The last item to consider is the state of independent cloud integration services, something of an oxymoron when you consider that all the big players already have service divisions that urgently need new revenue. So, that would make all independent cloud integration service providers dependent on those PaaS and Iaas players that lack service divisions which would narrow things down to Amazon, Google and a very narrow group of other minor players. A market so defined cannot sustain the number of players that already exist and VC’s don’t have the patience to stay with service plays as the big players with established service groups aren’t interested in buying them.

So, where does that leave us?

Client Server as a computing model came into vogue in the early ‘90’s and had a great 10 year run until the web came along and started the migration back to hosted service based models of computing. The cloud, that was conceived in the early 2000’s and first became commercially available in 2006, is now roughly seven years old, let’s see, in Client Server years that’s 70 years old. (See Forecast, partly cloudy…July 2010) So while market researchers insist that we are only approaching the knee of the curve when it comes to growth in public cloud computing that would imply that the market for public clouds have at least a 20 year life cycle. Judging by what is currently going on in the industry, that just doesn’t appear to be the case.

None of this is lost on HP or for that matter, Microsoft, Oracle, Cisco or IBM. However, when it comes to Amazon and Google, public cloud offerings could still be considered more of a cost dilution rather than a revenue contribution play. As such, declaring discrete investments in and profits from an emerging business opportunity is not much of a priority. That’s not really the case for established players who have legacy revenue streams at risk. (See Larry, you evil genius … October 2014)

Strategically speaking, it is one thing if you decide to burn your own boats, limiting strategic options can eliminate distractions and help concentrate efforts and investments, but quite another to have some idiot come along and burn them for you. We saw this with the first wave of open source plays, from operating systems to data bases to applications, for established players open source was a threat that had to be addressed. The public cloud is no different. We are certain to get another round of AWS numbers in about a month which will likely not shed any additional light on whether the economics of this are genuinely attractive or its just more lipstick applied to some barnyard animal.

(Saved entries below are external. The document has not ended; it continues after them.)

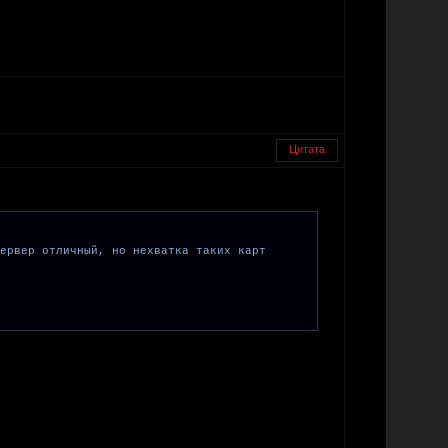
Цитата
ервер отличный, но нехватка таких карт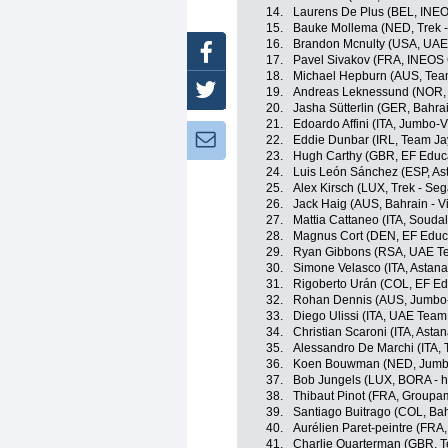
14.
Laurens De Plus (BEL, INEO
15.
Bauke Mollema (NED, Trek -
16.
Brandon Mcnulty (USA, UAE
Facebook
17.
Pavel Sivakov (FRA, INEOS 
18.
Michael Hepburn (AUS, Tea
Twitter
19.
Andreas Leknessund (NOR
20.
Jasha Sütterlin (GER, Bahrai
21.
Edoardo Affini (ITA, Jumbo-
Newsletter:
22.
Eddie Dunbar (IRL, Team Ja
23.
Hugh Carthy (GBR, EF Educ
24.
Luis León Sánchez (ESP, A
25.
Alex Kirsch (LUX, Trek - Seg
26.
Jack Haig (AUS, Bahrain - Vi
27.
Mattia Cattaneo (ITA, Soudal
28.
Magnus Cort (DEN, EF Educ
29.
Ryan Gibbons (RSA, UAE Te
30.
Simone Velasco (ITA, Astan
31.
Rigoberto Urán (COL, EF Ed
32.
Rohan Dennis (AUS, Jumbo
33.
Diego Ulissi (ITA, UAE Team
34.
Christian Scaroni (ITA, Ast
35.
Alessandro De Marchi (ITA, 
36.
Koen Bouwman (NED, Jumb
37.
Bob Jungels (LUX, BORA - 
38.
Thibaut Pinot (FRA, Groupa
39.
Santiago Buitrago (COL, Bahr
40.
Aurélien Paret-peintre (FRA
41.
Charlie Quarterman (GBR, Tea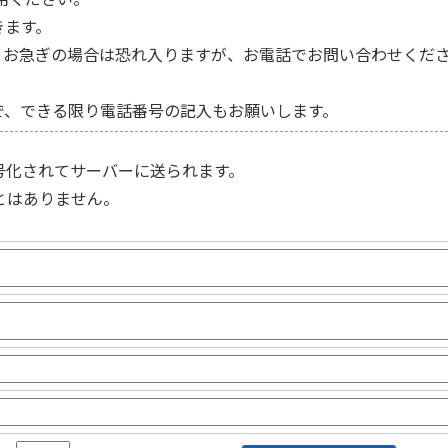
きます。
。お急ぎの場合は恐れ入りますが、お電話でお問い合わせくだ
で、できる限り電話番号の記入もお願いします。
号化されてサーバーに送られます。
とはありません。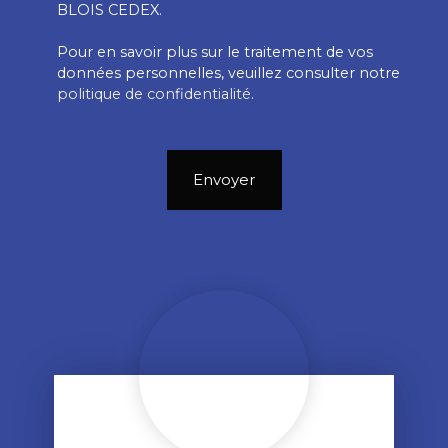
BLOIS CEDEX.
Pour en savoir plus sur le traitement de vos
données personnelles, veuillez consulter notre
politique de confidentialité
.
Envoyer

Which brings us back to why suddenly HP has decided to become the Hamlet of the IT industry doubtfully dithering over whether its commitment to the public cloud is a foregone conclusion, debatable strategic option or merely some interloper hiding behind a curtain and worthy of being dispatched.

On the one hand, public clouds appear to be an inevitable feature of the computing industry. However, increasingly it seems that public clouds are only one of many options and not nearly as enticing as some have augured, more a footnote than a major phase in the computing landscape and now would be a good time for established players, both suppliers and buyers, to look beyond this option and begin evaluating what comes next.